Des dispositions réglementaires précises régissent l’activité professionnelle à risque. Le Cnaps, ou conseil national des activités privées de sécurité, établissement public de l’État, dispose d’une antenne locale en Nouvelle- Calédonie, au sein du haut-commissariat, et est l’interlocuteur des membres du secteur sur le territoire afin de traiter les demandes, de préparer l’accès aux formations, etc. En fait, il y a trois niveaux d’autorisation à satisfaire pour exercer. Les entreprises souhaitant délivrer des prestations de sécurité privée doivent tout d’abord être agréées par le Cnaps. Tout comme, ensuite, le dirigeant de la société ainsi que ses associés.
L’agrément est valable cinq ans. Une certification professionnelle est nécessaire, ou un diplôme Bac +3 minimum en gestion administrative et comptable, ou encore la qualité d’officier de police judiciaire. Enfin, toute personne voulant exercer le métier d’agent de sécurité privée doit être titulaire d’une carte professionnelle délivrée par le Cnaps. Sa durée de validité est aussi de cinq ans. Pour l’obtenir, il faut justifier de l’aptitude professionnelle, et pour ce faire, avoir suivi une formation et être titulaire du diplôme ou de l’équivalence pour les militaires, gendarmes, policiers…

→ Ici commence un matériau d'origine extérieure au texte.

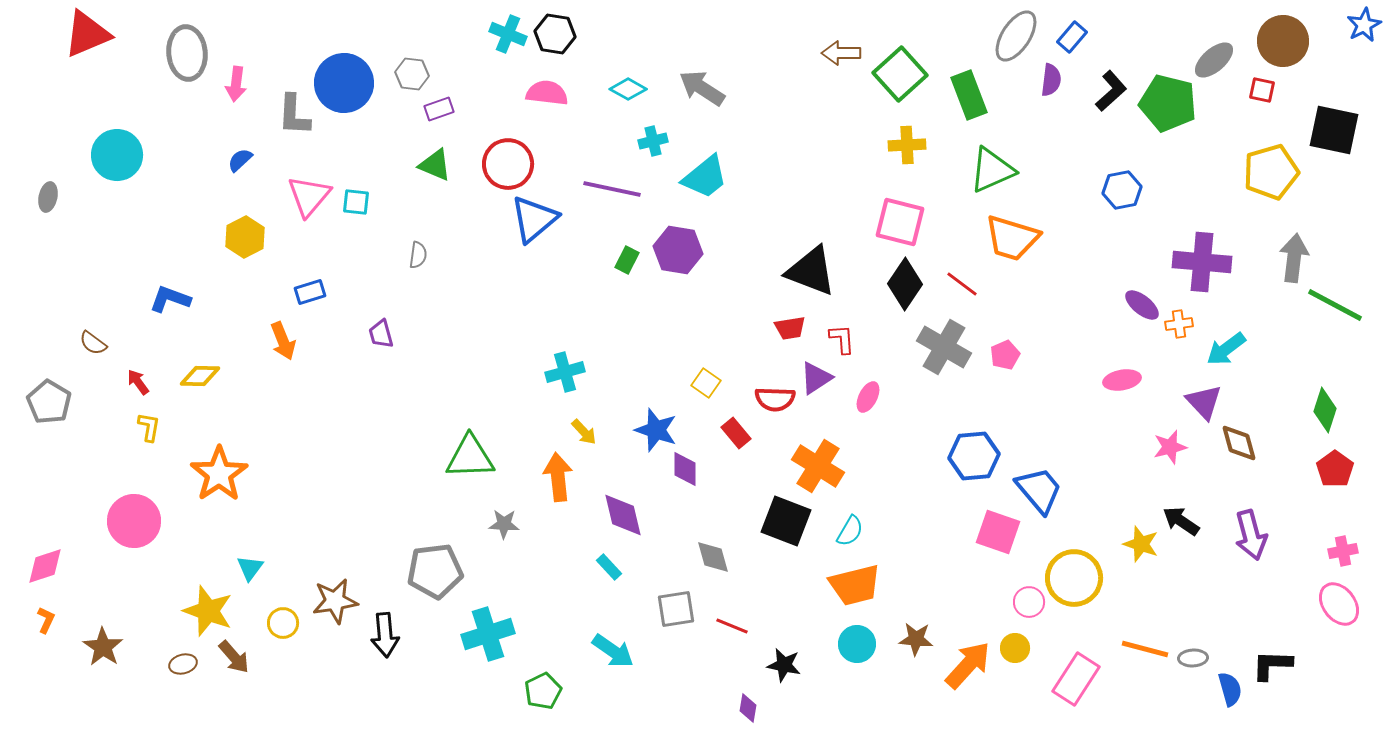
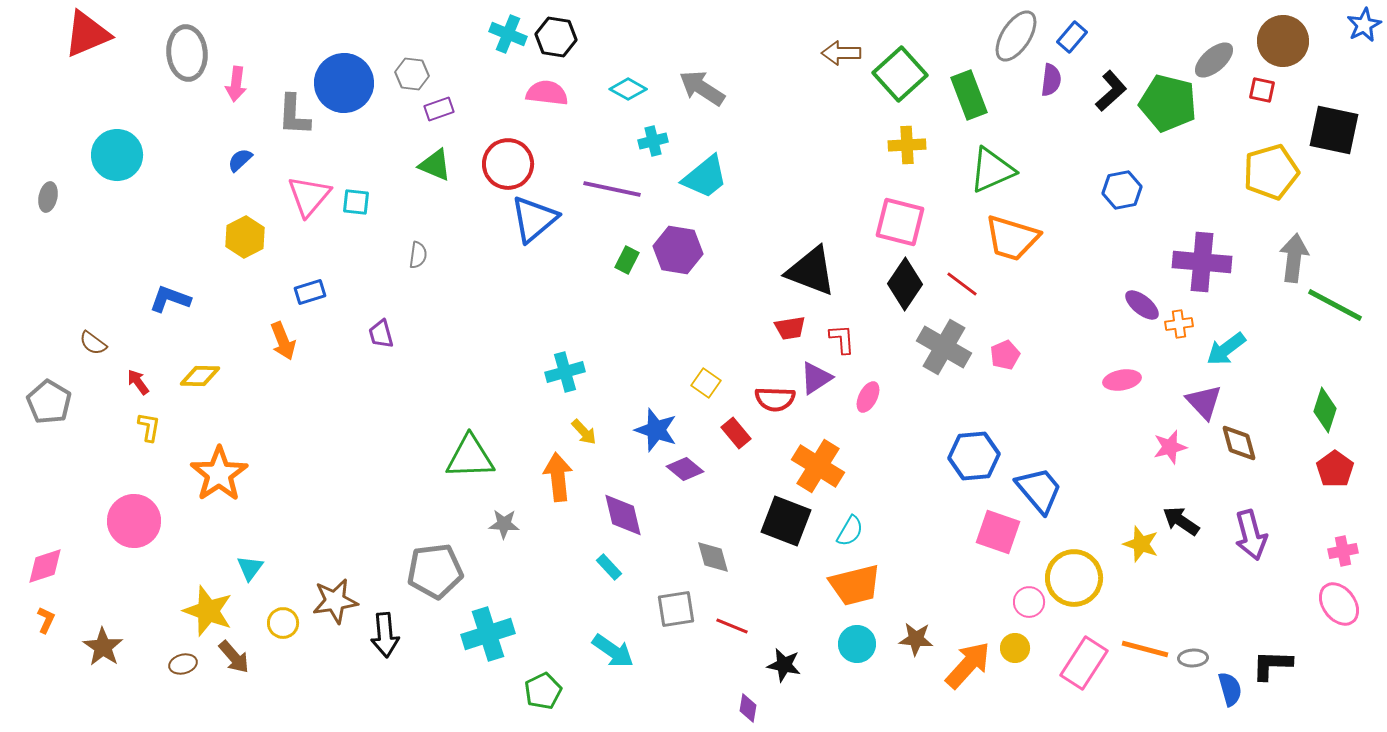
black hexagon at (555, 34): moved 1 px right, 3 px down
purple diamond at (685, 469): rotated 51 degrees counterclockwise
pink rectangle at (1076, 679): moved 8 px right, 16 px up
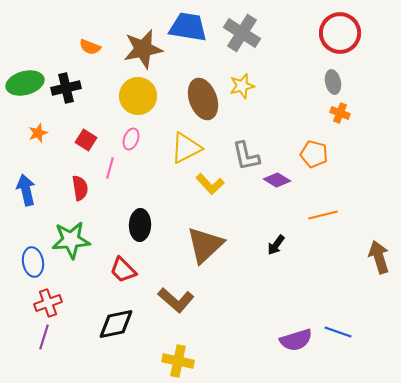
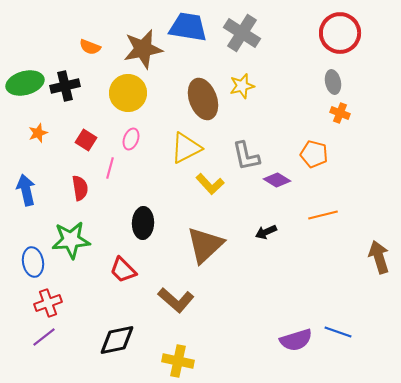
black cross: moved 1 px left, 2 px up
yellow circle: moved 10 px left, 3 px up
black ellipse: moved 3 px right, 2 px up
black arrow: moved 10 px left, 13 px up; rotated 30 degrees clockwise
black diamond: moved 1 px right, 16 px down
purple line: rotated 35 degrees clockwise
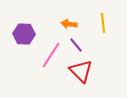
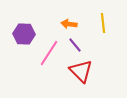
purple line: moved 1 px left
pink line: moved 2 px left, 2 px up
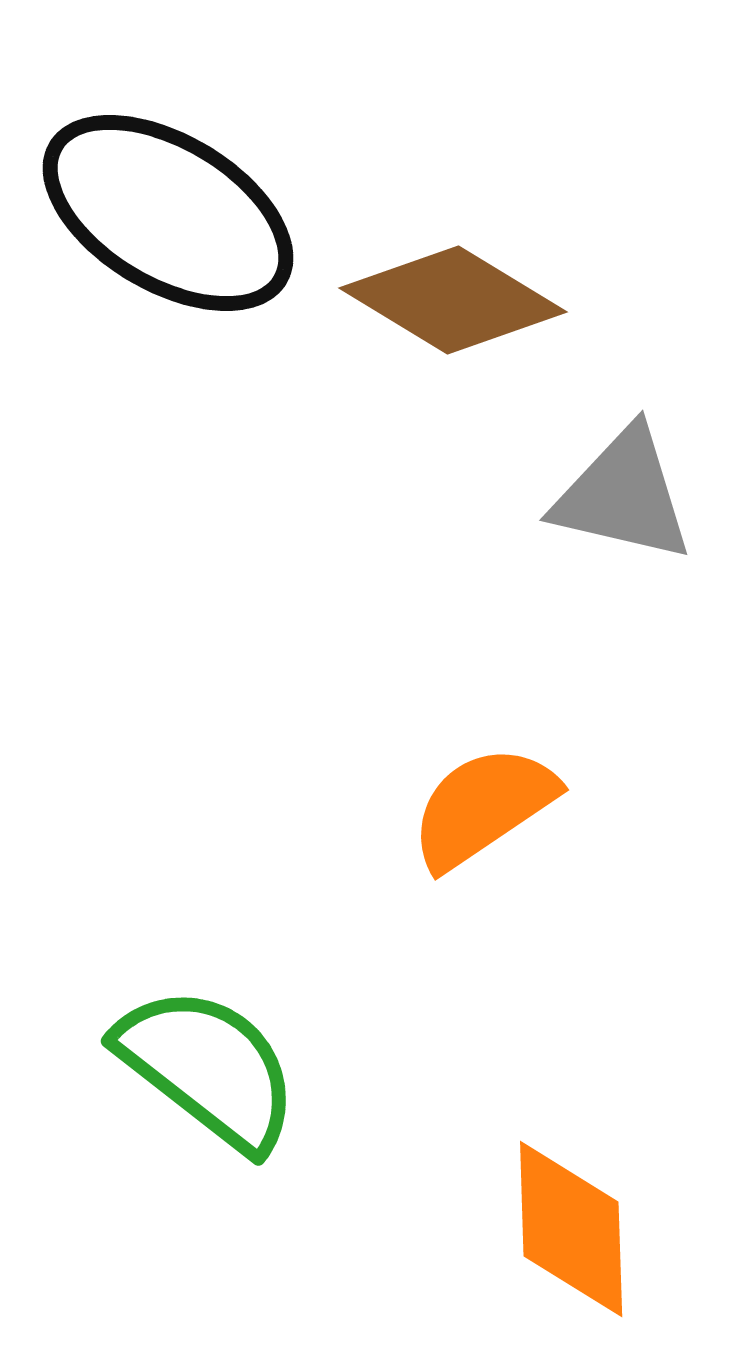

Radio, conflit, extincteur
À Nouméa, trois centres dispensent ces cours concentrés sur un mois et sanctionnés par un examen. Parmi les matières enseignées : communication radio, gestion d’un conflit, notions de droit, connaissance des interdits, premiers gestes de secourisme, manipulation d’un extincteur, rédaction d’une main courante, etc.
L’examen de la demande de formation inclut notamment une enquête administrative durant laquelle sont consultés les fichiers relatifs au casier judiciaire mais aussi aux personnes recherchées. « Cette enquête permet de vérifier que le demandeur n’a pas commis d’actes incompatibles avec l’exercice d’une activité privée de sécurité » écrit le Cnaps. Un code de déontologie s’applique à toutes les personnes physiques ou morales du secteur.